Antwort an den Journalisten Martin Mair

„Unabhängiger“ Journalist ruft nach Zensur!
Antwort auf Martin Mair, Mund-Beitrag 22, Dienstag, 20.03.01

Die neuen Zeiten der kapitalistischen Globalisierung und des Neoliberalismus zeichnen sich durch ihre systematische Verkehrung der Wirklichkeit aus. Was früher klar als Kolonialismus, Imperialismus und Unterdrückung feststand, wird heute als humanitäre, demokratische und befreiende Mission präsentiert. Worte wie Menschenrechte, Antifaschismus und Demokratie werden so mit neuen Inhalten gefüllt, um eine Realität ihrer ständigen Verletzungen zu legitimieren. In dieser Strategie, die zur Sicherung der brutalen Hegemonie neoliberalen Unrechts in der Welt notwendig ist und am „glaubwürdigsten“ von ehemaligen Linken (wie Joschka Fischer) verkörpert wird, sind die Medien ein entscheidender Baustein. Spätestens der Jugoslawien-Krieg zeigte jedem, der es sehen wollte, das über die Medien zur Wahrheit gemachte Lügen (wie etwa das Massaker von Racak) das notwendige Vorspiel zum Krieg waren. Im Prinzip nichts anderes als „objektiv“ und „unabhängig“ getarnte Kriegspropaganda, die sich den neuen politischen Gegebenheiten und ihren Sprachmustern anpasst.
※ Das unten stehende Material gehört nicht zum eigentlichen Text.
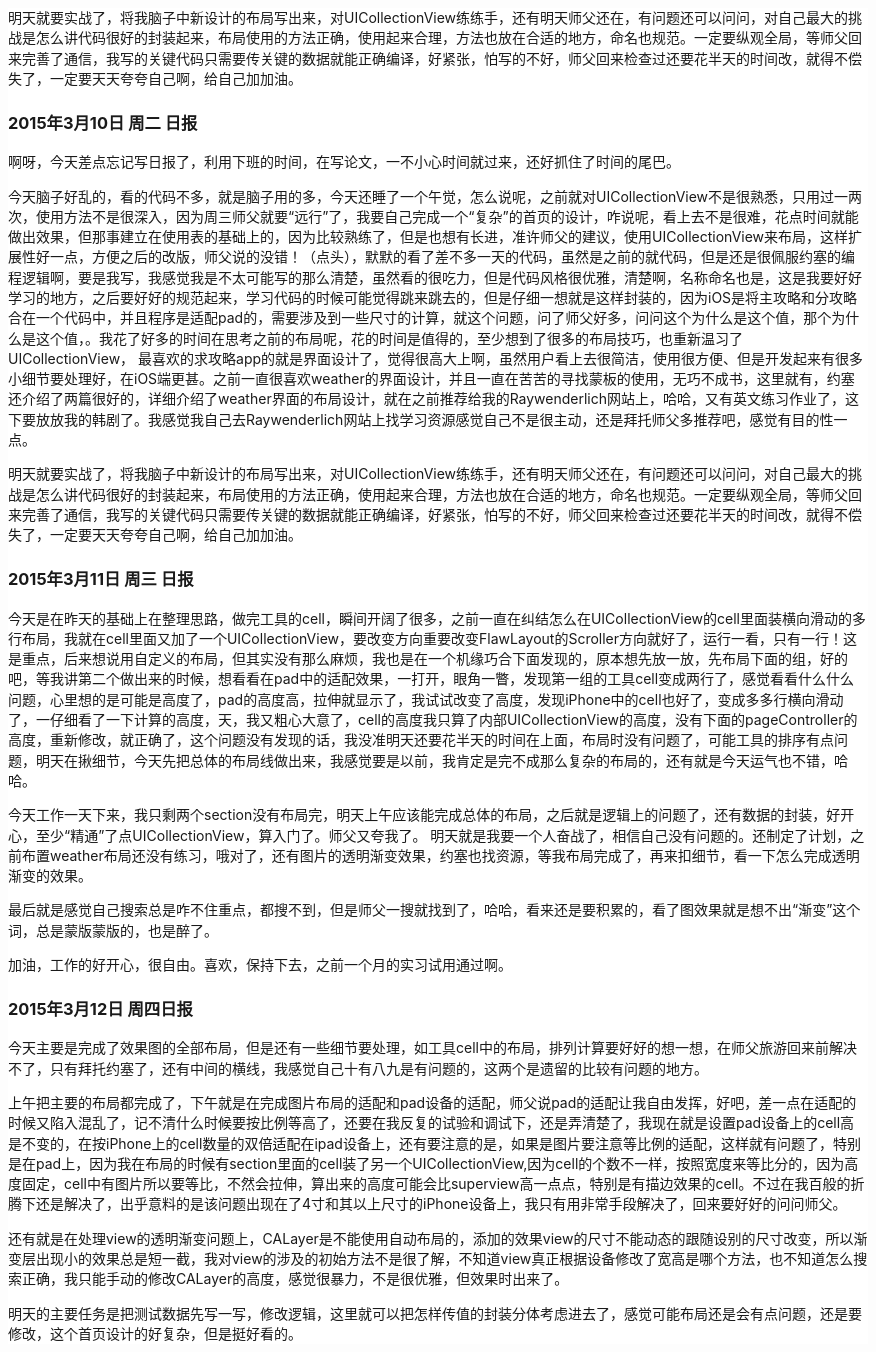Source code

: 明天就要实战了，将我脑子中新设计的布局写出来，对UICollectionView练练手，还有明天师父还在，有问题还可以问问，对自己最大的挑战是怎么讲代码很好的封装起来，布局使用的方法正确，使用起来合理，方法也放在合适的地方，命名也规范。一定要纵观全局，等师父回来完善了通信，我写的关键代码只需要传关键的数据就能正确编译，好紧张，怕写的不好，师父回来检查过还要花半天的时间改，就得不偿失了，一定要天天夸夸自己啊，给自己加加油。

### 2015年3月10日 周二 日报

啊呀，今天差点忘记写日报了，利用下班的时间，在写论文，一不小心时间就过来，还好抓住了时间的尾巴。

今天脑子好乱的，看的代码不多，就是脑子用的多，今天还睡了一个午觉，怎么说呢，之前就对UICollectionView不是很熟悉，只用过一两次，使用方法不是很深入，因为周三师父就要“远行”了，我要自己完成一个“复杂”的首页的设计，咋说呢，看上去不是很难，花点时间就能做出效果，但那事建立在使用表的基础上的，因为比较熟练了，但是也想有长进，准许师父的建议，使用UICollectionView来布局，这样扩展性好一点，方便之后的改版，师父说的没错！（点头），默默的看了差不多一天的代码，虽然是之前的就代码，但是还是很佩服约塞的编程逻辑啊，要是我写，我感觉我是不太可能写的那么清楚，虽然看的很吃力，但是代码风格很优雅，清楚啊，名称命名也是，这是我要好好学习的地方，之后要好好的规范起来，学习代码的时候可能觉得跳来跳去的，但是仔细一想就是这样封装的，因为iOS是将主攻略和分攻略合在一个代码中，并且程序是适配pad的，需要涉及到一些尺寸的计算，就这个问题，问了师父好多，问问这个为什么是这个值，那个为什么是这个值，。我花了好多的时间在思考之前的布局呢，花的时间是值得的，至少想到了很多的布局技巧，也重新温习了UICollectionView，
最喜欢的求攻略app的就是界面设计了，觉得很高大上啊，虽然用户看上去很简洁，使用很方便、但是开发起来有很多小细节要处理好，在iOS端更甚。之前一直很喜欢weather的界面设计，并且一直在苦苦的寻找蒙板的使用，无巧不成书，这里就有，约塞还介绍了两篇很好的，详细介绍了weather界面的布局设计，就在之前推荐给我的Raywenderlich网站上，哈哈，又有英文练习作业了，这下要放放我的韩剧了。我感觉我自己去Raywenderlich网站上找学习资源感觉自己不是很主动，还是拜托师父多推荐吧，感觉有目的性一点。

明天就要实战了，将我脑子中新设计的布局写出来，对UICollectionView练练手，还有明天师父还在，有问题还可以问问，对自己最大的挑战是怎么讲代码很好的封装起来，布局使用的方法正确，使用起来合理，方法也放在合适的地方，命名也规范。一定要纵观全局，等师父回来完善了通信，我写的关键代码只需要传关键的数据就能正确编译，好紧张，怕写的不好，师父回来检查过还要花半天的时间改，就得不偿失了，一定要天天夸夸自己啊，给自己加加油。

### 2015年3月11日 周三 日报

今天是在昨天的基础上在整理思路，做完工具的cell，瞬间开阔了很多，之前一直在纠结怎么在UICollectionView的cell里面装横向滑动的多行布局，我就在cell里面又加了一个UICollectionView，要改变方向重要改变FlawLayout的Scroller方向就好了，运行一看，只有一行！这是重点，后来想说用自定义的布局，但其实没有那么麻烦，我也是在一个机缘巧合下面发现的，原本想先放一放，先布局下面的组，好的吧，等我讲第二个做出来的时候，想看看在pad中的适配效果，一打开，眼角一瞥，发现第一组的工具cell变成两行了，感觉看看什么什么问题，心里想的是可能是高度了，pad的高度高，拉伸就显示了，我试试改变了高度，发现iPhone中的cell也好了，变成多多行横向滑动了，一仔细看了一下计算的高度，天，我又粗心大意了，cell的高度我只算了内部UICollectionView的高度，没有下面的pageController的高度，重新修改，就正确了，这个问题没有发现的话，我没准明天还要花半天的时间在上面，布局时没有问题了，可能工具的排序有点问题，明天在揪细节，今天先把总体的布局线做出来，我感觉要是以前，我肯定是完不成那么复杂的布局的，还有就是今天运气也不错，哈哈。

今天工作一天下来，我只剩两个section没有布局完，明天上午应该能完成总体的布局，之后就是逻辑上的问题了，还有数据的封装，好开心，至少“精通”了点UICollectionView，算入门了。师父又夸我了。
明天就是我要一个人奋战了，相信自己没有问题的。还制定了计划，之前布置weather布局还没有练习，哦对了，还有图片的透明渐变效果，约塞也找资源，等我布局完成了，再来扣细节，看一下怎么完成透明渐变的效果。

最后就是感觉自己搜索总是咋不住重点，都搜不到，但是师父一搜就找到了，哈哈，看来还是要积累的，看了图效果就是想不出“渐变”这个词，总是蒙版蒙版的，也是醉了。

加油，工作的好开心，很自由。喜欢，保持下去，之前一个月的实习试用通过啊。

### 2015年3月12日 周四日报

今天主要是完成了效果图的全部布局，但是还有一些细节要处理，如工具cell中的布局，排列计算要好好的想一想，在师父旅游回来前解决不了，只有拜托约塞了，还有中间的横线，我感觉自己十有八九是有问题的，这两个是遗留的比较有问题的地方。

上午把主要的布局都完成了，下午就是在完成图片布局的适配和pad设备的适配，师父说pad的适配让我自由发挥，好吧，差一点在适配的时候又陷入混乱了，记不清什么时候要按比例等高了，还要在我反复的试验和调试下，还是弄清楚了，我现在就是设置pad设备上的cell高是不变的，在按iPhone上的cell数量的双倍适配在ipad设备上，还有要注意的是，如果是图片要注意等比例的适配，这样就有问题了，特别是在pad上，因为我在布局的时候有section里面的cell装了另一个UICollectionView,因为cell的个数不一样，按照宽度来等比分的，因为高度固定，cell中有图片所以要等比，不然会拉伸，算出来的高度可能会比superview高一点点，特别是有描边效果的cell。不过在我百般的折腾下还是解决了，出乎意料的是该问题出现在了4寸和其以上尺寸的iPhone设备上，我只有用非常手段解决了，回来要好好的问问师父。

还有就是在处理view的透明渐变问题上，CALayer是不能使用自动布局的，添加的效果view的尺寸不能动态的跟随设别的尺寸改变，所以渐变层出现小的效果总是短一截，我对view的涉及的初始方法不是很了解，不知道view真正根据设备修改了宽高是哪个方法，也不知道怎么搜索正确，我只能手动的修改CALayer的高度，感觉很暴力，不是很优雅，但效果时出来了。

明天的主要任务是把测试数据先写一写，修改逻辑，这里就可以把怎样传值的封装分体考虑进去了，感觉可能布局还是会有点问题，还是要修改，这个首页设计的好复杂，但是挺好看的。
Gerade in zugespitzten politischen und sozialen Konflikten, die die Hegemonie der kapitalistischen Globalisierung und ihre neoliberale politische Philosophie angreifen, wird die scheinbare Unabhängigkeit medialer Berichterstattung zum offenen Parteiergreifen – und meist sind es nur wenige Mutige, die sich auf die Seite derer stellen, die in den Seiten oder auf den Bildschirmen der großen Medienmonopole keine Stimme haben.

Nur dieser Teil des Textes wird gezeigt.